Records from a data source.

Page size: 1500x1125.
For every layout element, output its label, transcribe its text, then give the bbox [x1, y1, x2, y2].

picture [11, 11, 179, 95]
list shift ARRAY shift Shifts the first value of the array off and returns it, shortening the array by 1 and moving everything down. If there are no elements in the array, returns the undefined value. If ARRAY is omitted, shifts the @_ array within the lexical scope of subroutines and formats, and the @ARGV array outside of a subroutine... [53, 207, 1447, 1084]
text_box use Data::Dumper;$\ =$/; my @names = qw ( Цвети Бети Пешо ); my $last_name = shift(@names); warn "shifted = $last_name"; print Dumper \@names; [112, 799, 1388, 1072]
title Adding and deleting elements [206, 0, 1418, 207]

Goal. Rewrite the listing, changing "transcribe" to "copy out" and keeping everything else the same.

Answer to this task.
Page size: 1500x1125.
For every layout element, output its label, copy out its text, then give the bbox [x1, y1, x2, y2].

picture [11, 11, 179, 95]
list shift ARRAY shift Shifts the first value of the array off and returns it, shortening the array by 1 and moving everything down. If there are no elements in the array, returns the undefined value. If ARRAY is omitted, shifts the @_ array within the lexical scope of subroutines and formats, and the @ARGV array outside of a subroutine... [53, 207, 1447, 1084]
text_box use Data::Dumper;$\ =$/; my @names = qw ( Цвети Бети Пешо ); my $last_name = shift(@names); warn "shifted = $last_name"; print Dumper \@names; [112, 799, 1388, 1072]
title Adding and deleting elements [206, 0, 1418, 207]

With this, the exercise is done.